Une jeune pousse, des valises pleines, et une mission ambitieuse. Bucket Robotics s’est fait remarquer.
Au milieu des géants de la tech, une start-up discrète a su tirer son épingle du jeu. Bucket Robotics, issue de Y Combinator, a bravé les intempéries pour présenter au CES 2026 sa technologie d’inspection par vision automatisée. Entre pitchs techniques et improvisation logistique, l’entreprise californienne a montré qu’elle avait les reins solides.
Une arrivée mouvementée, mais bien préparée
Matt Puchalski, fondateur de Bucket Robotics, a pris la route pour éviter un retard de vol. Il a transporté tout le stand dans un Hyundai Santa Fe, sous la pluie pendant 12 heures de route non-stop. Une aventure logistique à l’image de la détermination de cette jeune pousse basée à San Francisco.
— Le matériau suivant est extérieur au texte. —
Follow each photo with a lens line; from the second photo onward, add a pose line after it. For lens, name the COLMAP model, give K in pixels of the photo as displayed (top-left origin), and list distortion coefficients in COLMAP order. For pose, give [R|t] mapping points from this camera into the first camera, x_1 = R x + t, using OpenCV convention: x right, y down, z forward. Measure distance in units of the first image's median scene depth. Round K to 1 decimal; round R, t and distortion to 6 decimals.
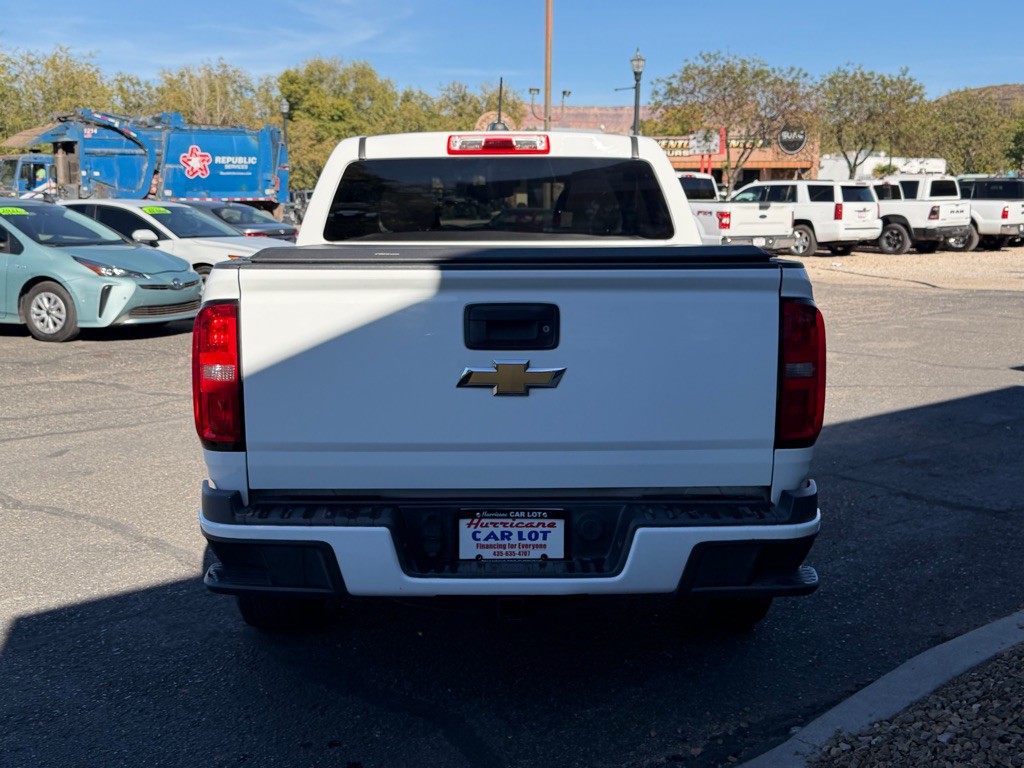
lens RADIAL K [[1189.5, 0, 512.0], [0, 1189.5, 384.0], [0, 0, 1]] dist [0.233242, -0.550756]
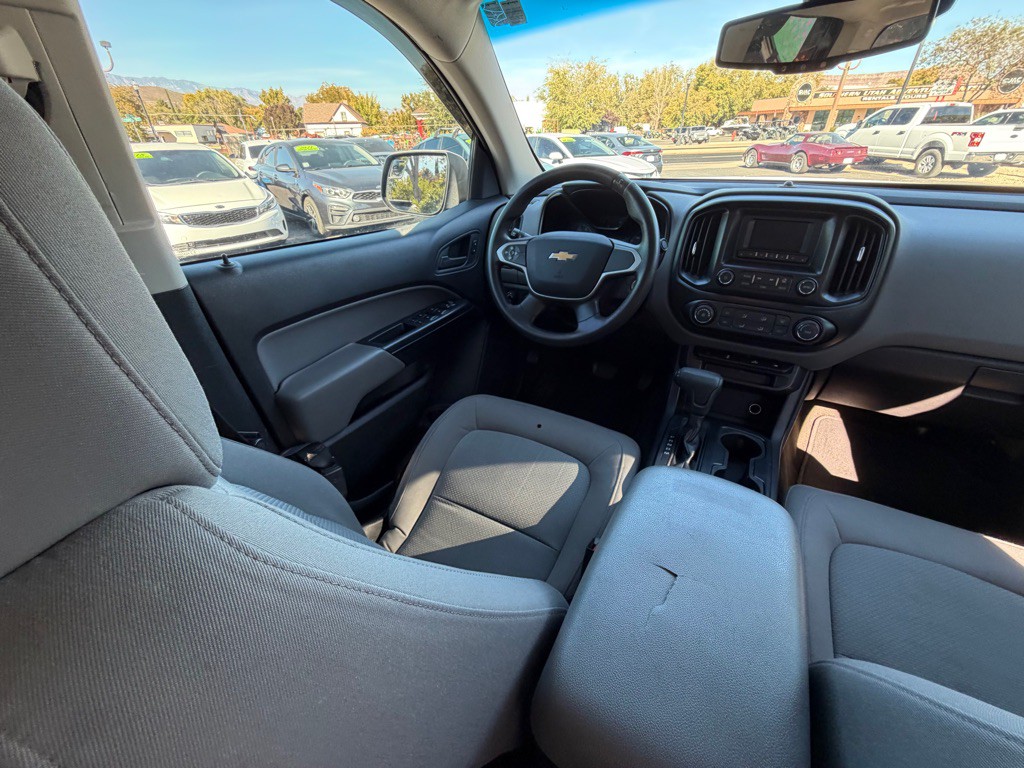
lens RADIAL K [[407.5, 0, 515.0], [0, 407.5, 383.1], [0, 0, 1]] dist [0.001287, -0.000326]
pose [[0.859538, 0.250618, -0.445404, -0.002939], [-0.058703, 0.914156, 0.401089, -0.024737], [0.507689, -0.318604, 0.800464, 0.176109]]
Installée dans le West Hall du CES, la start-up partageait l’espace avec des milliers d’exposants. Pourtant, elle a su attirer l’attention dès les premières heures. Les visiteurs passaient, posaient des questions techniques, et repartaient avec un autocollant orange à l’effigie de l’entreprise. L’énergie du fondateur s’est vite répandue.
Un outil de vision industrielle pensé pour l’usine
Une technologie ancrée dans la réalité industrielle
Issue de la promotion printemps 2024 de Y Combinator, Bucket Robotics développe une solution de contrôle qualité automatisé. Le système repose sur une analyse visuelle intelligente des surfaces, sans nécessiter d’étiquetage manuel ni d’équipement additionnel.
L’équipe part de fichiers CAO pour générer des défauts simulés (brûlures, bosses, déformations). Le logiciel apprend à les détecter sans intervention humaine, en quelques minutes. L’objectif est clair : permettre aux usines d’identifier les défauts critiques sans modifier leurs lignes de production.
Des cas d’usage automobiles et défense
Puchalski évoque les poignées de portière, un classique dans l’automobile. L’ergonomie et l’apparence doivent être parfaites. La plupart des défauts de surface sont subtils, mais visibles par l’utilisateur final. Bucket Robotics permet de répondre à ce besoin, sans surcharger les équipes d’inspection.
Cette approche a séduit des acteurs de la défense et de l’industrie automobile. Elle positionne la start-up comme un fournisseur potentiel à double usage, civil et militaire. Une trajectoire de plus en plus prisée dans l’univers des technologies deeptech et industrielles.
Une semaine intense et prometteuse
Durant le salon, Puchalski a enchaîné des rencontres et des échanges techniques. Le soir, il discutait stratégie avec des figures comme Sanjay Dastoor. Le matin, il peaufinait les démonstrations avec son équipe autour d’un café. Il a même présenté la technologie dans une valise Pelican jaune vif, dans le hall d’un hôtel.
Le CES a été une rampe de lancement. Dès la semaine suivante, les échanges avec investisseurs et clients potentiels ont repris. Le défi, désormais, sera d’industrialiser l’offre, lever des fonds et convertir l’attention en contrats commerciaux. Et malgré l’automatisation, Puchalski insiste : l’humain reste au cœur du processus.
Automatiser sans remplacer, c’est possible
La mission de Bucket Robotics ne consiste pas à éliminer les inspecteurs manuels. Puchalski reconnaît leur rôle dans l’analyse des causes racines. Mais selon lui, l’automatisation du contrôle visuel est attendue depuis des décennies par l’industrie. Et la technologie est enfin prête à relever ce défi.
Face à la complexité des surfaces, la précision visuelle devient critique. Bucket Robotics veut offrir une alternative rapide, adaptable, sans sacrifier la fiabilité. Un pari ambitieux, mais qui pourrait transformer un métier resté longtemps artisanal. Et tout a commencé, comme souvent, dans un salon bondé à Las Vegas.